September 15: Gergeti, Georgia
9:00. My back isn’t feeling any better than it was last night so I decide to join three others and hire a 4×4 for the half hour ride up the mountain to the 14th century Gergeti Trinity Church. I know little about the church other than what I’ve read on Wikipedia: “The church is a popular waypoint for trekkers in the area, and can be reached by a steep 3 hour climb up the mountain, or around 30 minutes by jeep up a rough mountain trail.”
9:45. It is indeed a rough mountain trail. And 30 minutes was more like 40. Our driver, a gruff 60-year old Georgian man who does this every day, crossed himself at least three times as we climbed the boulder strewn path.
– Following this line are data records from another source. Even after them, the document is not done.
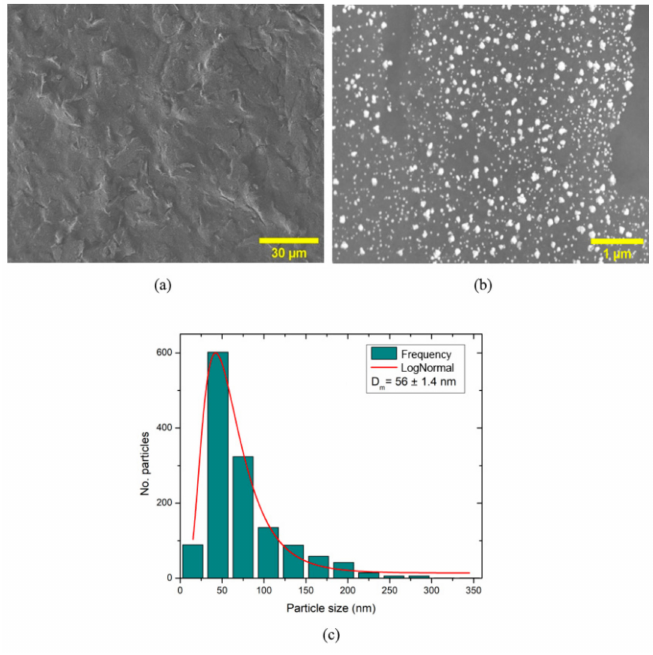
Figure 3. ( a ) Activated surface after electrodeposition, ( b ) a closer view of the resulting AuNps and ( c ) histogram of AuNps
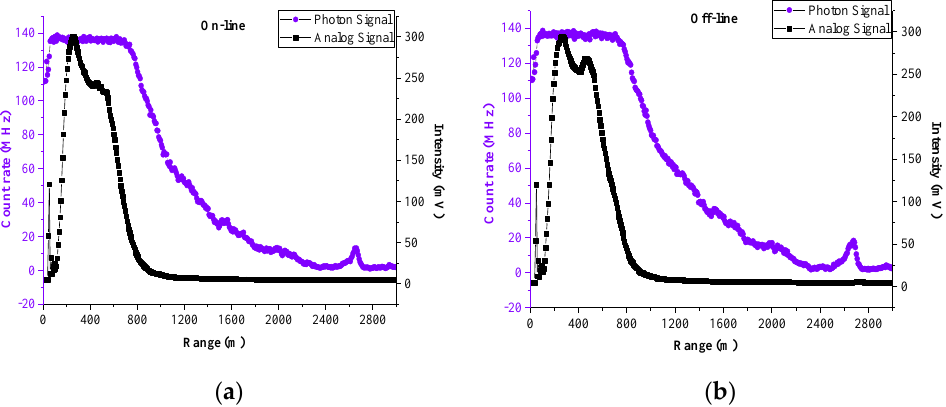
Figure 6. Original signal diagram of AD and PC signals (3 May 2016), ( a ) and ( b ) are online wavelength and offline wavelength, respectively.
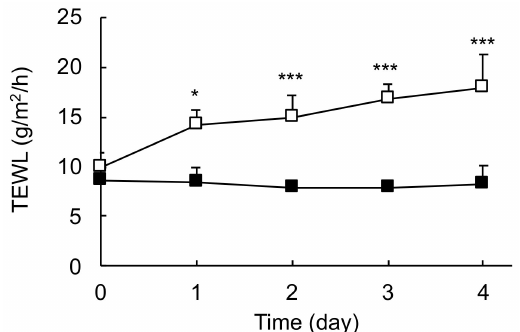
Figure 6. Change in TEWL after the application of MEL-B liposomes and SDS solution. Symbols: closed square, 1% MEL-B liposomes; open square, 1% SDS solution. Values are presented as the mean ± S.D. of three experiments. * p < 0.05, *** p < 0.001 using a Student’s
The view from the top makes it all seem worthwhile though.
“The Gergeti Trinity Church was built in the 14th century, and is the only cross-cupola church in Khevi province. The separate belltower dates from the same period as the church itself. Its isolated location on top of a steep mountain surrounded by the vastness of nature has made it a symbol for Georgia. The 18th century Georgian author Vakhushti Batonishvili wrote that in times of danger, precious relics from Mtskheta, including Saint Nino’s Cross were brought here for safekeeping. During the Soviet era, all religious services were prohibited, but the church remained a popular tourist destination. The church is now an active establishment of the Georgian Orthodox and Apostolic Church.” – Wikipedia
10:45. I decide to walk back to the village. That’s Mistake #1 and it’s only mid-morning.
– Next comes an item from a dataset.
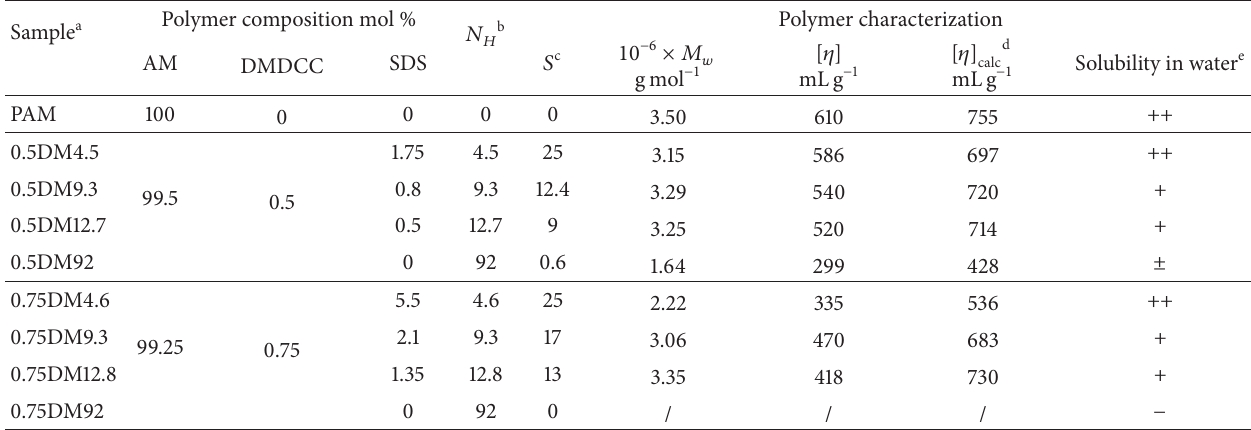
Table 1: Structural parameters of the copolymers.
11:30. On the way down I overtake four people who seem to be doddling. We end up walking together for half a hour. Giga Zurabiani is with his mother, sister and cousin. He claims to be the #2-ranked wrestler in Georgia, or as he puts it, “Number 2 in world because everybody know best wrestler in world from Georgia.” He has an invitation to compete in a Triple Crown event combining wrestling, judo and arm wrestling to be held in November in the UK but at this point he doesn’t know if he’ll get a visa. “Very hard to travel to UK and Canada,” he tells me.
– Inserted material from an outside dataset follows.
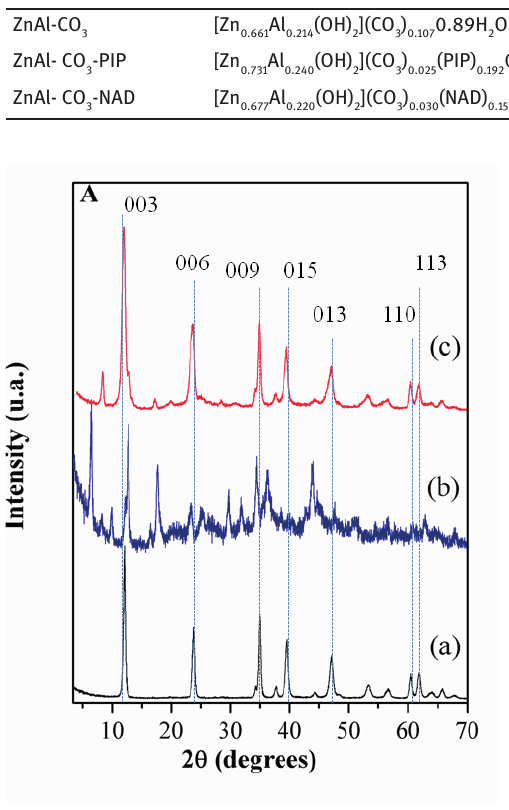
: (a) free of organic 3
11:50. I make it back to the village in one hour and 10 minutes. This won’t break any records but neither will it help my knees or back.
13:35. We leave Gergeti for the 180 km drive to Mtskheta. You probably know as much about Mtskheta as I do. I still can’t pronounce it and I’ve heard Sopo say it 10 times.
17:25. The Natuka Guesthouse is a little less opulent than the one we stayed at in Telavi. No Steinway piano in the common room here. However, they do provide very nice 4 gallon plastic pickle buckets that are great for laundry. I sit on the sun drenched balcony and swirl my clothes in soapy water for an hour. We’re having fun now!